Après avoir passé la ligne, je jette quand même au coup d'oeil au chronomètre, 11h51 (684e pour un peu moins de 1900 finishers), j'ai du mal à y croire, je suis super content (mais ne vomis pas ;-), j'ai envie d'embrasser tout le monde, d'ailleurs j'embrasse tout le monde qui passe, triathlètes et volontaires. Ca y est, c'est fait, je suis un Ironman pour la 2e fois. Après un passage éclair au ravito d'après course pour manger des pâtes, je rentre rapidement à l'appart. Pourquoi me depêcher et ne pas profiter un peu plus ? Tout simplement parce que je dois encore rentrer à Bruxelles. Ayant un nombre très limité de jours de congés, je dois être au boulot demain matin. Deux heures après la fin de la course, la voiture est chargée et je quitte Zurich pour l'épreuve la plus dure de la journée, le retour. Quelques pauses, un flash, 2 Red Bull et 660 km plus tard, j'arrive chez moi à 3h30. Autant dire que le réveil à 8h30 le lendemain a été un poil difficile.

Petite vidéo de ma course.

Bilan

Je retiens de cette course l'énorme plaisir que j'y ai pris et la très grande facilité que j'ai ressentie tout au long de l'épreuve.

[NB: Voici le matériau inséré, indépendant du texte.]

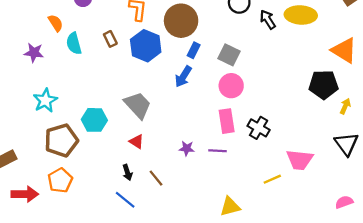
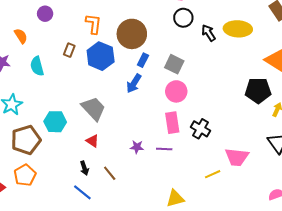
brown rectangle: (110, 39) -> (69, 50), turned 48
cyan semicircle: (74, 43) -> (37, 66), moved

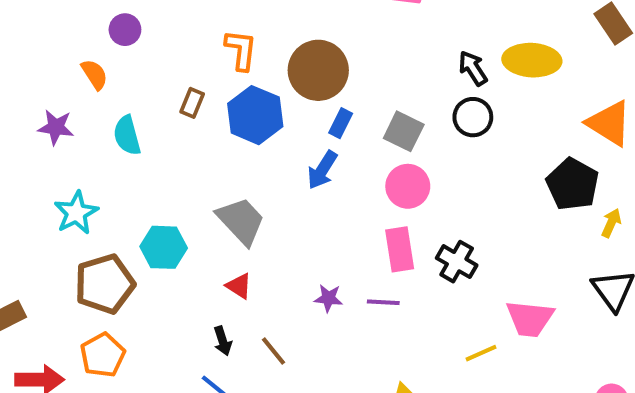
purple circle: (45, 14) -> (125, 30), moved
black circle: (183, 18) -> (473, 117), moved
black pentagon: (258, 90) -> (573, 184), turned 30

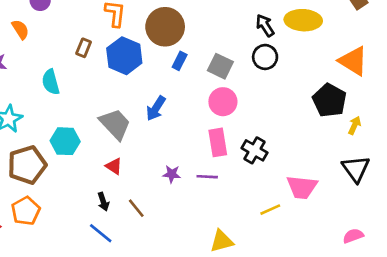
cyan semicircle: (127, 135) -> (51, 82), moved
blue arrow: (322, 170) -> (156, 108), moved

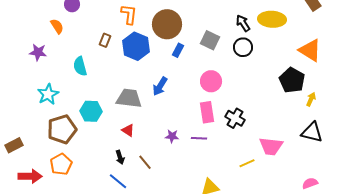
gray square: (220, 66) -> (210, 40), moved
gray trapezoid: (115, 124) -> (129, 98), turned -40
black triangle: (356, 169) -> (312, 132), turned -40

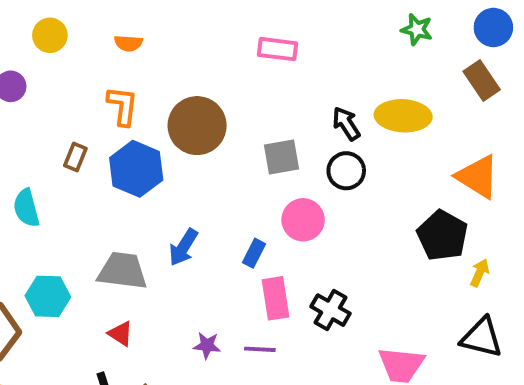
gray square: (210, 40) -> (281, 157), turned -36
blue rectangle: (178, 50) -> (254, 253), moved
pink circle: (211, 81) -> (303, 220), moved

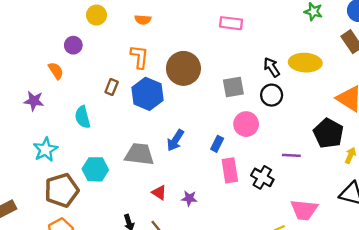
red triangle: (121, 334) -> (159, 192), moved
purple line: (260, 349) -> (291, 155), moved

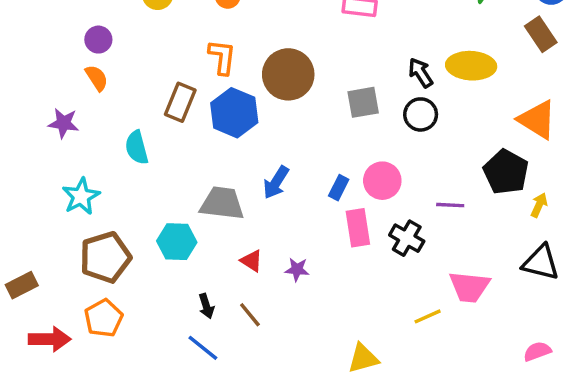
purple circle: (73, 45) -> (98, 40), moved
brown rectangle: (112, 87) -> (180, 102), size x1.5
pink circle: (246, 124) -> (382, 181), moved
cyan hexagon: (95, 169) -> (177, 242), moved

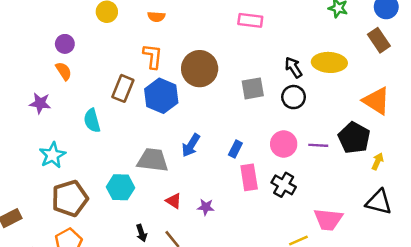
pink circle: (382, 181) -> (284, 144), moved
purple line: (450, 205) -> (318, 145), moved

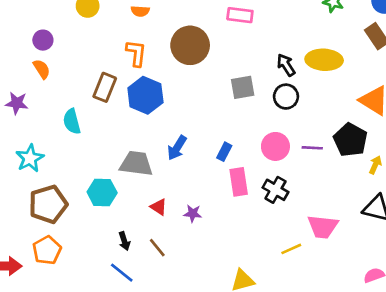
brown circle: (200, 69) -> (190, 45), moved

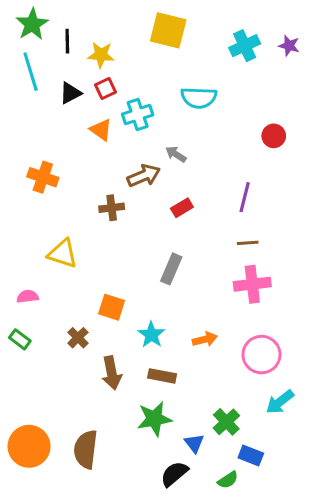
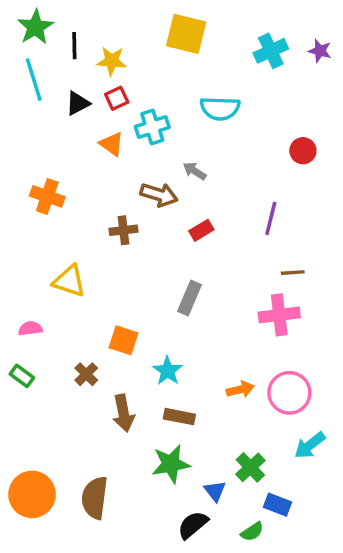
brown arrow: (144, 176) -> (159, 195), turned 40
brown line: (248, 243) -> (293, 273), moved
orange arrow: (205, 339) -> (240, 389), moved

J'ai vraiment géré mon effort et tout s'est passé comme dans un rêve. Passer sous les 12h était dans mes objectifs mais je ne pensais pas que ça arriverait sur cet Ironman. Côté regret, étant donné mon état de forme passé la ligne d'arrivée, je me dis que j'aurais pu (dû ?) aller beaucoup plus vite, les 11h30 étaient jouables. Pour le prochain, avec un entrainement un peu plus structuré, il y a moyen d'aller taquiner les 11h.
Mes temps officiels:
- Natation: 1h37'50 (1405e temps)
- Transition 1: 04'07
- Vélo: 5h57'44 à 30.23 km/h de moyenne (854e temps)
- Transition 2: 06'14
- Course à pied: 4h05'47 à 10.3 km/h de moyenne (424e temps)
- Temps total: 11h51'40 (684e)

Les données de ma montre pour ceux que ça intéresse:
- vélo
- course à pied

Maintenant place à la récup avant LE défi de cet année, la CCC fin août. Pour l'instant, j'en suis à 3/3 niveau courses terminées, pourvu que ça dure.